# Anyone know what size the Dana is in our goats?



## mtn goat (Jan 11, 2006)

I am trying to order my Detroit Locker for the rear and for the life of me cannot figure out what size Dana rearend I have. The LSD from the factory is lousy so I am upgrading. I thought someone here may know. Thanks!


----------



## GTO JUDGE (May 14, 2005)

mtn goat said:


> I am trying to order my Detroit Locker for the rear and for the life of me cannot figure out what size Dana rearend I have. The LSD from the factory is lousy so I am upgrading. I thought someone here may know. Thanks!


*
3.46:1

FYI Compression is 10:1*


----------



## 05GTO (Oct 6, 2004)

mtn goat said:


> I am trying to order my Detroit Locker for the rear and for the life of me cannot figure out what size Dana rearend I have. The LSD from the factory is lousy so I am upgrading. I thought someone here may know. Thanks!

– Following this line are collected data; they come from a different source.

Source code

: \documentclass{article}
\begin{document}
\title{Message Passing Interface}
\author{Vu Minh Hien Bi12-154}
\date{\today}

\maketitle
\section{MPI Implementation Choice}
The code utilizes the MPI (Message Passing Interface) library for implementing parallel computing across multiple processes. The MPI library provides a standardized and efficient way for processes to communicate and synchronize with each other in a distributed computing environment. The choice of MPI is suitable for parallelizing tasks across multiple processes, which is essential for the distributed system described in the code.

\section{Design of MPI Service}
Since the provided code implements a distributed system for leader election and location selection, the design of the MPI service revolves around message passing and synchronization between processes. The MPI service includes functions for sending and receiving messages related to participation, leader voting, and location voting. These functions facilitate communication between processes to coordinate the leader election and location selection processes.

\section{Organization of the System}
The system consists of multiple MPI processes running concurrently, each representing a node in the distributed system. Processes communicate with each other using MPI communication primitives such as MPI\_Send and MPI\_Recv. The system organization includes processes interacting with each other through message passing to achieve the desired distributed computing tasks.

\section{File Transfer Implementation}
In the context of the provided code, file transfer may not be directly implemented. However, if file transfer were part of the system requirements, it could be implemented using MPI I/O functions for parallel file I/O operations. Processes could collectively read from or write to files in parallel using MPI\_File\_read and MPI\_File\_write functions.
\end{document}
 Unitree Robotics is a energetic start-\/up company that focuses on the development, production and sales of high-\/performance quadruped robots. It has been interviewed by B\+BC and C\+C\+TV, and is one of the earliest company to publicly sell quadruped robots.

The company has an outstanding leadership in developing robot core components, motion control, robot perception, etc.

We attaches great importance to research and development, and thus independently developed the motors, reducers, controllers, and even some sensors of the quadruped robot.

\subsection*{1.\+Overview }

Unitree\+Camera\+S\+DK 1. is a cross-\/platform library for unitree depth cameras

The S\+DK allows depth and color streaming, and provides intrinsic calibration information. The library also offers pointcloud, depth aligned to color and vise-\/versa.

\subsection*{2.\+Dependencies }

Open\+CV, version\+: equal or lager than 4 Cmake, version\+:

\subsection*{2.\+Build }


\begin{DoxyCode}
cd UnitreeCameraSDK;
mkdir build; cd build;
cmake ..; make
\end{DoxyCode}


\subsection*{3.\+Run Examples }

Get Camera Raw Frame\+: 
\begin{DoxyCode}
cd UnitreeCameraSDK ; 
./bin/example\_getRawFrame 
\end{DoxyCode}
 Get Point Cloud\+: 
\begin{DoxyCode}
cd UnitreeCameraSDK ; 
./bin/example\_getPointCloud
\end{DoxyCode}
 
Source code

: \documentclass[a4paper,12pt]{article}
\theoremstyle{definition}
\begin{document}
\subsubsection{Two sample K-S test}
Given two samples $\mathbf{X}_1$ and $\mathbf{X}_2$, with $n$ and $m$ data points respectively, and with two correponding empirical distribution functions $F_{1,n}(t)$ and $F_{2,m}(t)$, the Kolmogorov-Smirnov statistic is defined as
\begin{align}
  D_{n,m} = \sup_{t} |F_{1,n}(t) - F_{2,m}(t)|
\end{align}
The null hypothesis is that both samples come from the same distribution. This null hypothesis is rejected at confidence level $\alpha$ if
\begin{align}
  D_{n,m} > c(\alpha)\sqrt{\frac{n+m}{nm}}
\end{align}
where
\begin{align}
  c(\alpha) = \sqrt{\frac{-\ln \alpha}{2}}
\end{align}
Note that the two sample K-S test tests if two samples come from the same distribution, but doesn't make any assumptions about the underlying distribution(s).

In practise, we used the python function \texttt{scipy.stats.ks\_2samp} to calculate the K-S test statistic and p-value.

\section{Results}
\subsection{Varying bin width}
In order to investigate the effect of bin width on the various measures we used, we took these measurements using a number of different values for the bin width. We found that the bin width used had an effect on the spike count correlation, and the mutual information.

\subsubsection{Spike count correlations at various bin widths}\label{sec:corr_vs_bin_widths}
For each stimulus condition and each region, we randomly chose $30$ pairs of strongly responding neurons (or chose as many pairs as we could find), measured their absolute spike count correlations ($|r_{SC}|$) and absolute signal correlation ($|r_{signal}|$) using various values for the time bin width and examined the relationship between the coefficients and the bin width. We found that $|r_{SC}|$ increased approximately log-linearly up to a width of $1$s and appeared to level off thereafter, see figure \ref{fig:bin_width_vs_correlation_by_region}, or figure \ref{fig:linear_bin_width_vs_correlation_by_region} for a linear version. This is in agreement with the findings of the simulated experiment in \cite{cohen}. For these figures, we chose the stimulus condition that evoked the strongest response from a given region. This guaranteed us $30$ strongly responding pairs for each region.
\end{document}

I believe it is a 9" housing, I read somewhere it can be replaced with a 9" ford IRS which will give a better selection of lockers and ring/pinion gears.

Have you checked out the Kaaz 2 Way LSD


----------



## oldsow (Aug 6, 2006)

http://www.difftechnics.com.au/gto.html

did you try looking here? 9 inch IRS for the GTO, straight from aussie land.
they have lots of different solutions.
Good luck.


----------